Torna Geijo, rientra per la trasferta a Bari

Per un attacco ancora spuntato è senz’altro una buona notizia il recupero di Geijo. L’attaccante spagnolo, infatti, torna a disposizione dimister Inzaghi per la trasferta di sabato a Bari (ore 15) dopo aver scontato due giornate di squalifica. Oggi pomeriggio al Taliercio il tecnico lagunare ritroverà anche i nazionali under 21, il portiere azzurro Audero e la punta slovena Mlakar, al rientro dopo il loro “derby” Italia-Slovenia di ieri sera a Cittadella. A proposito di
portieri preoccupa Russo: il vice-Audero a Cesena ha dovuto lasciare il posto a Vicario negli ultimi 20’ per un trauma al ginocchio sinistro (domani ulteriori accertamenti) dopo uno scontro di gioco con Cacia.

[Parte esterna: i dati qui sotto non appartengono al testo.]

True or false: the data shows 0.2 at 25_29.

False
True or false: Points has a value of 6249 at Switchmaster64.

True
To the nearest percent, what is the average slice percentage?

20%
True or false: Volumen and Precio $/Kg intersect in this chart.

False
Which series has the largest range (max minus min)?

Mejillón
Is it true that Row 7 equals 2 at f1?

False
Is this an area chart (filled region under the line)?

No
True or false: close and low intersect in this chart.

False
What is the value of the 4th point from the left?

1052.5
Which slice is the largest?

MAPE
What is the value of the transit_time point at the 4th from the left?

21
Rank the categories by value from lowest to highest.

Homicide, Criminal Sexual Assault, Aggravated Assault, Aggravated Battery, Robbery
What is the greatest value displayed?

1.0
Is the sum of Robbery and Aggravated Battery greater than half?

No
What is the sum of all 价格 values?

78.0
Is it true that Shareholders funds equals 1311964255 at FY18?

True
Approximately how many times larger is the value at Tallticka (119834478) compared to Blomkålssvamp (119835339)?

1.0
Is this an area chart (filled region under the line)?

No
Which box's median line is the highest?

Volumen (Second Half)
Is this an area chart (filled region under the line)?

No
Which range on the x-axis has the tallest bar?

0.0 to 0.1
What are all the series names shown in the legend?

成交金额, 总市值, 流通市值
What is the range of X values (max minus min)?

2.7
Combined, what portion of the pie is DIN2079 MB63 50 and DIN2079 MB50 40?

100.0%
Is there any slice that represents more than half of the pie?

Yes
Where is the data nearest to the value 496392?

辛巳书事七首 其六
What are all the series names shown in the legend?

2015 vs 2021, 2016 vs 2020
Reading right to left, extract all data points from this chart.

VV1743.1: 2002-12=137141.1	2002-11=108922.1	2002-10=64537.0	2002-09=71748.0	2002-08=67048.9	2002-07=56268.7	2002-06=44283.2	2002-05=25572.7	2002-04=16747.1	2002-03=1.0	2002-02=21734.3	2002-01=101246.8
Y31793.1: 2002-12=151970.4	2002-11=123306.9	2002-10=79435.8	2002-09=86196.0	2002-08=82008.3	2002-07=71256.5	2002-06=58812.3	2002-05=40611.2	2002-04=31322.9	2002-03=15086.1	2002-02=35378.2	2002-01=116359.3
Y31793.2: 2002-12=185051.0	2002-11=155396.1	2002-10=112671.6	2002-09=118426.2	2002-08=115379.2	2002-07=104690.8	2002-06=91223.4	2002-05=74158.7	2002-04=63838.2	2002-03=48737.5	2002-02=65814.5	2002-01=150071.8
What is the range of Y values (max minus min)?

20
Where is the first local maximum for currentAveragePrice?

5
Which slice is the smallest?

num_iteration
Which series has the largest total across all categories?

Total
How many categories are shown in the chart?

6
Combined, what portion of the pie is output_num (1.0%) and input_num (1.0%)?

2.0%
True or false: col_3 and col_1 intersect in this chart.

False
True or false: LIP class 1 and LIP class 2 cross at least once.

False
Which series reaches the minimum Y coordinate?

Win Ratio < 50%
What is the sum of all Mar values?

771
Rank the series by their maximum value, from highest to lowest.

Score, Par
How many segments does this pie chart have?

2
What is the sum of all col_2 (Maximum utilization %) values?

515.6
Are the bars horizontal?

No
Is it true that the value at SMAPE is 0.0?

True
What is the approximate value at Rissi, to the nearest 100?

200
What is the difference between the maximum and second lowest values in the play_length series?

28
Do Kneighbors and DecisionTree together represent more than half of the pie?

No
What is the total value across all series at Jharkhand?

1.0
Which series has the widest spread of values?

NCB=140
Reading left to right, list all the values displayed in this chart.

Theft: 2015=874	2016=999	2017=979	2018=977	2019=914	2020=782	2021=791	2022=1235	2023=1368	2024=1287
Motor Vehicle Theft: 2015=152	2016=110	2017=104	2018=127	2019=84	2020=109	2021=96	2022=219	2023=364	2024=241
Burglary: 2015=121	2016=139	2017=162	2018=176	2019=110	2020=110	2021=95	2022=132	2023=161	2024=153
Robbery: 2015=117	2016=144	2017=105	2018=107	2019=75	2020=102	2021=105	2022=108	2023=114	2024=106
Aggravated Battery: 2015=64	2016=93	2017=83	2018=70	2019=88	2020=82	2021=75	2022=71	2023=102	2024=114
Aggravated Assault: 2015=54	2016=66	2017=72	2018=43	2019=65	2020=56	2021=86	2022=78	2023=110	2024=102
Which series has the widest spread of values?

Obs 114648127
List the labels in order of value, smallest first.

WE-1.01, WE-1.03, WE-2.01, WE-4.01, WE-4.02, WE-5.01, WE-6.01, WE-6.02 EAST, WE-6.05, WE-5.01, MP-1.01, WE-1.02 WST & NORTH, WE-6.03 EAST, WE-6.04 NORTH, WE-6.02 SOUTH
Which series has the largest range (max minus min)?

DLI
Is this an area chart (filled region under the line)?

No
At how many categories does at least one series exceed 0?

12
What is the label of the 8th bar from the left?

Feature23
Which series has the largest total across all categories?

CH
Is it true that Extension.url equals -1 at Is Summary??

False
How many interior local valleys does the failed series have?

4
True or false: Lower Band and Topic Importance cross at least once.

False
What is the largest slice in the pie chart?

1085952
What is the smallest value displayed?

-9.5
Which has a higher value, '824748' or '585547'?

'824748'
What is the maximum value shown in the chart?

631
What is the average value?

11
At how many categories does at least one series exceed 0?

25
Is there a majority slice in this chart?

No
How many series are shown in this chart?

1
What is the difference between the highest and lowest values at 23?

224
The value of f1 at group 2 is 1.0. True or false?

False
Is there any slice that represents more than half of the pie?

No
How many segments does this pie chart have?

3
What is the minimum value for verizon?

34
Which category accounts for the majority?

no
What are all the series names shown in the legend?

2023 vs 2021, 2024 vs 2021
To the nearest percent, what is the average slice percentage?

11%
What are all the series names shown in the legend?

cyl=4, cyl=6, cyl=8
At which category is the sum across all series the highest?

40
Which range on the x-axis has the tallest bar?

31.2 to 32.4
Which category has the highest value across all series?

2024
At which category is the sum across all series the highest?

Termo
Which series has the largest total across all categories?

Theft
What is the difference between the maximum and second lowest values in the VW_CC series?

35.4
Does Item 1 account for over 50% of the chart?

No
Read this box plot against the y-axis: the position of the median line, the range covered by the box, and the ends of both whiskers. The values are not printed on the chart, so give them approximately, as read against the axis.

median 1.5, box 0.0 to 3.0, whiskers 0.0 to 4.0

Anche a Bari out i difensori Bruscagin e Garofalo, comunque in ripresa dai rispettivi infortuni. La campagna abbonamenti – 1690 tessere vendute finora – prosegue fino al 14 settembre, vigilia di Venezia-Spezia di venerdì 15 al Penzo (ore 19). Ieri il Consiglio federale ha delegato al presidente Figc, Carlo Tavecchio, la nomina del commissario qualora l’assemblea della Lega B del 13 settembre non eleggesse il suo nuovo presidente.